Another sketch is an award-winning claymation by Spencer Weaver, “Why Did the Duck Cross the Road?” which features a clever duck persuading a hunter that he’ll get more meals out of him by letting him live. (The duck becomes his cook). Past DROP TV episodes have addressed issues like the portrayal of women in the media, smoking, gangs, and homelessness, as well as interviewed prominent political figures such as Hillary Clinton. Episodes are archived on CMP’s website (www.childrensmediaproject.org), and are broadcast, on Cablevision station 6 in eastern Dutchess and channel 18 in the rest of Dutchess, Putnam, and Ulster counties, at 7pm on Saturdays and Sundays, as well as on Time Warner’s Manhattan Neighborhood Network, which awarded DROP TV the best youth programming award in 2006.
Fifteen-year-old DROP TV contributor Brian Beckwith explains that he developed an interest in filmmaking when he was 12 years old and experimenting with a family video camera. He saved up money to buy his own camera and began making films, eventually drawing 50,000 viewers to a “silly music video” he posted on YouTube. Last fall, he joined a workshop at CMP and this summer, honed his skills at DROP TV. In one sketch he plays a man with an unruly moustache that can’t be shaved, who is banned from restaurants and social activities because of his malady. Soft-spoken, Beckwith transforms on camera into a lively and hilarious character as he reacts to each new situation. Although acting is not his favorite part of working with DROP TV, Beckwith says getting to try all the facets of filmmaking helped him narrow down what he wants to pursue—working as a video editor or cinematographer. He feels CMP is giving him a leg up toward a future career. “Coming here definitely helps,” Beckwith says. “Kids make videos on YouTube, and I come here and learn about what it’s really like in the industry.”

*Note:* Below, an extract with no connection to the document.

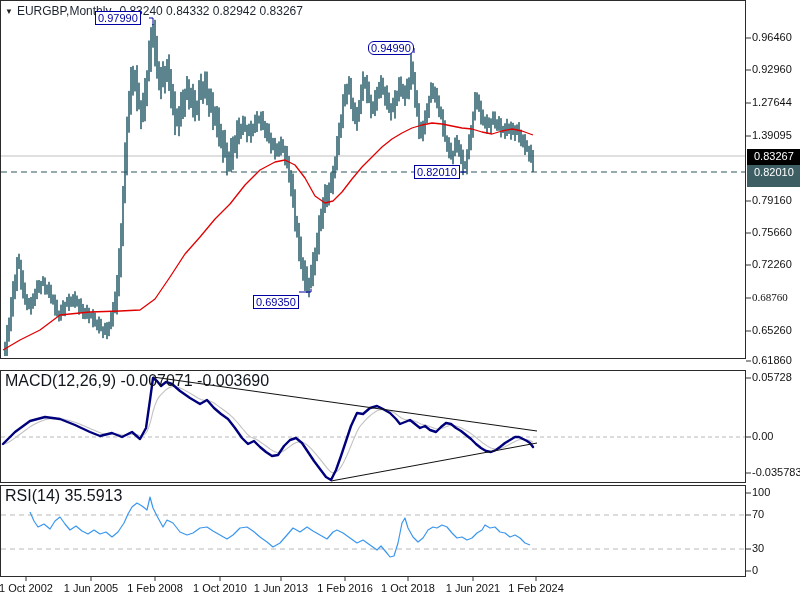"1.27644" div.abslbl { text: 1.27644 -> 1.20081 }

Although the primary focus of workshop and production experiences are for middle and high school students, CMP also offers tuition-based workshops for adults. Artist and media worker Andrew Lynn recently gave a workshop called “Beyond YouTube: Blogging, Vlogging, and the Web 2.0,” which focused on how to take advantage of the free resources that exist for circulating media, as well as various related techniques like compression, syndication, and promotion. The organization also hosts the “Digital Café,” which provides screenings of youth and independently produced films and offers a forum for community discussion. A recent Digital Café presentation showed two films by Poughkeepsie youth who traveled to South Africa to document the impact HIV has had abroad as well as in the Hudson Valley.
Marewski says she believes access to an education about the media is essential, and worries that in cities like Poughkeepsie, a child’s economic status might derail. “The digital divide is a real issue,” she says. “If these kids that come from underresourced communities don’t have access to media literacy and media education—that includes production—they’re getting cut out from the future. We live in a media-saturated world. It’s a way of thinking that comes from participating in that world, and schools are big institutions that are slow to innovate and adopt change. And that’s for various reasons, but it is what it is.” Beyond education, Marewski wanted to provide a place in the community where kids could interact with and be inspired by adults like Ewing, who has written plays and acted on television and Broadway. She says all too often, youth can get disconnected from those relationships. “The job of the adolescent is to separate from the parent and sometimes those things take you to places that aren’t so good for you,” Marewski says. “So we really thought it was important to be able to provide that to the kids in this community, because they have parents that are working a couple of different jobs and are just not available to them. Some of them have really rough circumstances.”